Saturday, September 19, 2015

Peace iOS 9 Content Blocker

Marco Arment:

Today, I’m launching my own iOS 9 content blocker, called Peace, to bring peace, quiet, privacy, and — as a nice side benefit — ludicrous speed to iOS web browsing.

There are a lot of content blockers being released today, but Peace strikes the best balance I’ve seen between effectiveness, compatibility, simplicity, and speed, powered by what I’ve found to be the best database in the business after months of testing. And it’s just $2.99.

Marco Arment:

I was therefore faced with a decision about The Deck. I had to either:

  • Omit The Deck from Ghostery’s database, carving out an exception for the advertiser used by me and many of my friends.
  • Enforce Ghostery’s database consistently, potentially angering my own site’s advertiser and my friends who use it.

Marco Arment (tweet, comments):

I’ve pulled Peace from the App Store. I’m sorry to all of my fans and customers who bought this on my name, expecting it to be supported for longer than two days. It’ll keep working for a long time if you already have it, but with no updates.

[…]

As I write this, Peace has been the number one paid app in the U.S. App Store for about 36 hours. It’s a massive achievement that should be the highlight of my professional career.

[…]

I still believe that ad blockers are necessary today, and I still think Ghostery is the best one, but I’ve learned over the last few crazy days that I don’t feel good making one and being the arbiter of what’s blocked.

John Gruber:

Actually, I tried to talk him out of doing this. Seriously!
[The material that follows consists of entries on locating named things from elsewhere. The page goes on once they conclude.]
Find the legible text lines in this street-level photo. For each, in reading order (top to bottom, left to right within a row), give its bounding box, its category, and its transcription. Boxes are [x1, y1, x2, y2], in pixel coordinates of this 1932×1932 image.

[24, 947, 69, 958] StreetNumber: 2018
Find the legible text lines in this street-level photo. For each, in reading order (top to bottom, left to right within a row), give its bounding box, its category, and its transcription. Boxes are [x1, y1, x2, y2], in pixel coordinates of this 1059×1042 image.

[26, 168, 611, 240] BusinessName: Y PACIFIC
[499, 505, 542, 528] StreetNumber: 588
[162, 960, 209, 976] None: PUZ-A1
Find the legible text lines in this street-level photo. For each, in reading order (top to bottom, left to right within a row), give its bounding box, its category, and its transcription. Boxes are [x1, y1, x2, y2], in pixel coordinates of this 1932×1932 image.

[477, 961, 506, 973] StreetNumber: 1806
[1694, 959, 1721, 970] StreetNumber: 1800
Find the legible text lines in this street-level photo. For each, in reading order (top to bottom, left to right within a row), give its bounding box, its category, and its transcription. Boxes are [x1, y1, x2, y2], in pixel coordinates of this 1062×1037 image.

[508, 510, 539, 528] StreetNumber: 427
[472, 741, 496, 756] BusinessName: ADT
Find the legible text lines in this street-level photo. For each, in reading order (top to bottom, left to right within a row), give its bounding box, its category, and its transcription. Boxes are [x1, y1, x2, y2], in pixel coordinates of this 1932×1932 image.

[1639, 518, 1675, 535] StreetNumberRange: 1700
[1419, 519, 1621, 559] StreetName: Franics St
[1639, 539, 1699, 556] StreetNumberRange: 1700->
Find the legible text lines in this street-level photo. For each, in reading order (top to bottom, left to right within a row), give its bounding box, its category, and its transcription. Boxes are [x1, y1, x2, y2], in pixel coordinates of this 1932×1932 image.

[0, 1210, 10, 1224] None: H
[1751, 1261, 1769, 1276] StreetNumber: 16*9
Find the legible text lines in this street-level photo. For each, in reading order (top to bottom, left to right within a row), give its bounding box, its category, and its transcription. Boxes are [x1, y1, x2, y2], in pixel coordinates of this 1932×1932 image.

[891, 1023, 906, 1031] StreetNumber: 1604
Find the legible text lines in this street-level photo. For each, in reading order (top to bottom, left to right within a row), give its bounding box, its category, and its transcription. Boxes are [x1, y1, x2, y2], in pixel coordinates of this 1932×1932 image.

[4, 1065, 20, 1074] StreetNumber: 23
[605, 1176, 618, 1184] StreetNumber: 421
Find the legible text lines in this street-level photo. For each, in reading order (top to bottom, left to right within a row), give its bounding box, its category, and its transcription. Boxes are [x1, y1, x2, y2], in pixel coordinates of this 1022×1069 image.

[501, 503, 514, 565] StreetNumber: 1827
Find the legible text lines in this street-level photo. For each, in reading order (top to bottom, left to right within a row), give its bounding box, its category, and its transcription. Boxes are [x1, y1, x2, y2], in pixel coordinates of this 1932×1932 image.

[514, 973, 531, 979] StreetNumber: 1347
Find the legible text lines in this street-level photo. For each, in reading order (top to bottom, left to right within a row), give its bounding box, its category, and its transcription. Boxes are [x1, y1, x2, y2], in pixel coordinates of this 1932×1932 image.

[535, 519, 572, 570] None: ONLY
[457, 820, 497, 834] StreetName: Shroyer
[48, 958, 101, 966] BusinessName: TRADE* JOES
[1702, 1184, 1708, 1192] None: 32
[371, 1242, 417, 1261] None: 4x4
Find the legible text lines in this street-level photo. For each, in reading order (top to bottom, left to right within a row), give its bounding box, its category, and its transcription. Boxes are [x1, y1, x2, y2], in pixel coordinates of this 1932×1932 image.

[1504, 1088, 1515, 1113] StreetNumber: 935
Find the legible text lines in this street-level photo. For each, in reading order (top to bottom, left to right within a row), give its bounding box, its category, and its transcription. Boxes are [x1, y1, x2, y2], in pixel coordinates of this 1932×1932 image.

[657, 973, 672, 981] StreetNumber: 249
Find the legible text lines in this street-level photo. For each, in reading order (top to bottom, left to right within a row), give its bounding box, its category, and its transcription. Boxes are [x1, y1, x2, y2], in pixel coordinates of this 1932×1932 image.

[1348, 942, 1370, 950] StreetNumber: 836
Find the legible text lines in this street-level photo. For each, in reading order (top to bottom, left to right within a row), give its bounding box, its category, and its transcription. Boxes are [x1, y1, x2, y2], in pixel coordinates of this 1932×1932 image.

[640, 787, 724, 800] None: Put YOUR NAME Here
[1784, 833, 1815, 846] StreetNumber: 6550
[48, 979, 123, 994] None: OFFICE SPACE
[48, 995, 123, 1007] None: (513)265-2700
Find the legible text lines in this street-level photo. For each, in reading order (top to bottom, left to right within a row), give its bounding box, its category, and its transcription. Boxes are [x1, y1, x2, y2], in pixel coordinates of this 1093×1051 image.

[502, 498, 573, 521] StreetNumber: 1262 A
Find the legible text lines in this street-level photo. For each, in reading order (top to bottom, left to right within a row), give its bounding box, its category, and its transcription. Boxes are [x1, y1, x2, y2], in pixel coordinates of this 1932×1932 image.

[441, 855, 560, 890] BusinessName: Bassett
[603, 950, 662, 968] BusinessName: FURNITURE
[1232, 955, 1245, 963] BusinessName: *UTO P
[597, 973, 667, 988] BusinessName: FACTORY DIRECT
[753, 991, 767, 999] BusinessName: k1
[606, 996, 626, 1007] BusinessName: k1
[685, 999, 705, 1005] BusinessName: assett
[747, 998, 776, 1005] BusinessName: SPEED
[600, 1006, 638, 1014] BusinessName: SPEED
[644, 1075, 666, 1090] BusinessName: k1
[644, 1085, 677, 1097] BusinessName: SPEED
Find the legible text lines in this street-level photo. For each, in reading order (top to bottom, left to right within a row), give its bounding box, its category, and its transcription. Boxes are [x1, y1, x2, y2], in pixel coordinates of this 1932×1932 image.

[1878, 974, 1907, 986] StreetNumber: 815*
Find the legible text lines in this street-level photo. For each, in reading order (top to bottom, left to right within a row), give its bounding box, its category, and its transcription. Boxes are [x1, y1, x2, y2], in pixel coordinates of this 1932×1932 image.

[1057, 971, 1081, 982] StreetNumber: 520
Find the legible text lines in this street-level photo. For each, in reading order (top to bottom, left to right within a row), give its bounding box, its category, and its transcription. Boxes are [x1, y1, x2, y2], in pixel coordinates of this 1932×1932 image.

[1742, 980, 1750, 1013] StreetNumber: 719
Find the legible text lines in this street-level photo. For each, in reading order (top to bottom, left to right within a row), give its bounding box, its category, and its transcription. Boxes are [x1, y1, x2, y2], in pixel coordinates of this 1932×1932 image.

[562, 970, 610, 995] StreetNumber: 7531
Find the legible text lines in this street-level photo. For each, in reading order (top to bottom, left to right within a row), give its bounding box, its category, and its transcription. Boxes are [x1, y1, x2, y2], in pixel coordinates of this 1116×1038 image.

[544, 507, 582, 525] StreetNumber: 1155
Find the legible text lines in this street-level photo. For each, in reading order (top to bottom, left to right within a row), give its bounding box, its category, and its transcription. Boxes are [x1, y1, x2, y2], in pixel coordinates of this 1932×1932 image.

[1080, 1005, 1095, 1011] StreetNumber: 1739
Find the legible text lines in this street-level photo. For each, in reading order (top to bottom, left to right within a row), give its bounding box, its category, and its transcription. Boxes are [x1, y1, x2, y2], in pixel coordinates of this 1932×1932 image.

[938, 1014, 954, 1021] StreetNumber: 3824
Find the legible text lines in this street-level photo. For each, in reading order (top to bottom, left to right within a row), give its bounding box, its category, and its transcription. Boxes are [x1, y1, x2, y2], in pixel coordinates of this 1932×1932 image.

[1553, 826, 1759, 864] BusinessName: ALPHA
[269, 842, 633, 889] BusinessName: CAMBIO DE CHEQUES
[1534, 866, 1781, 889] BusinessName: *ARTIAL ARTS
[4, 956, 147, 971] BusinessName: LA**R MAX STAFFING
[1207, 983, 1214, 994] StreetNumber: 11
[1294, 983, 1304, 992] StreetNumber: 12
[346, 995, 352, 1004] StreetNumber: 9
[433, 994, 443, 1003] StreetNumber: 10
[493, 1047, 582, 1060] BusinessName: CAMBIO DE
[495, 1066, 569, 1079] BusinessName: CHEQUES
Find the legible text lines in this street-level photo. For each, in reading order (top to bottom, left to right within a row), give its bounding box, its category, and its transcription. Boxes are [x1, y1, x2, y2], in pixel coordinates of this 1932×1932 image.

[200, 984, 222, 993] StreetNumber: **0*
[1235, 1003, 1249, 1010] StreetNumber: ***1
I think content blockers should block “crap”, not “ads”, and The Deck is not crap.

Marco Arment:

I’m giving it to [Ghostery].

Dave Mark:

I’ve tested all of these (visiting some specific ad-heavy pages), except where noted, and they all improve the mobile Safari experience. They are all free or relatively inexpensive. I suspect they’ll all evolve over time, as advertisers find ways to bypass content blockers and blockers update as they learn.

John Gruber:

Note that Hide & Seek has nothing to do with “blocking ads”. It is simply about maintaining your privacy and anonymity while using Google and Bing for web search. In my testing, it works like a charm.

Nick Lockwood:

Surely if ad blockers take off, sites will just start proxying the ads they display so they appear to come from same domain as the content?

Update (2015-09-22): Matt Henderson:

So what’s Arment to do when the email arrives from the guy in Brazil saying, “Hey, you whitelisted The Deck. Can you whitelist this Brazilian ad network as well? I know you can’t read the language, but take my word for it — it’s not crap either.” And then the request from Turkey. And then the request from China.

Marco Arment (tweet, comments):

Apple notified me this afternoon that they’ll be proactively refunding all purchases of Peace.

John Gruber:

@cabel Agreed, I was wrong. I knew the [Deck] network itself has never done cookies, but didn’t know a few advertisers had been granted exceptions.

Update (2015-09-25): There is more discussion on the Accidental Tech Podcast.

5 Comments RSS · Twitter

So Marco Arment's advertisers and friends apparently got very angry …

François Joseph

I respect Marco tremendously, both as a developer and as a luminary of the Apple community. Nevertheless, I find it difficult to sympathise with someone who apparently sees no wrong in making promises and withdrawing them within a span of 48 hours. Nothing happened in-between the launch of Peace and the moment it was withdrawn that was not easily foreseeable: the controversy, the outrage, the conundrums. Marco certainly acted in good faith, but, if the reaction to Peace came as the shock it did, he was dangerously unprepared and unrealistic. People lauding his principles and scrupules all-too-conveniently forget that he broke a fundamental promise he made to his loyal supporters: software cannot be good unless it is supported. That is not worth condemning him, but surely that is worth some thought?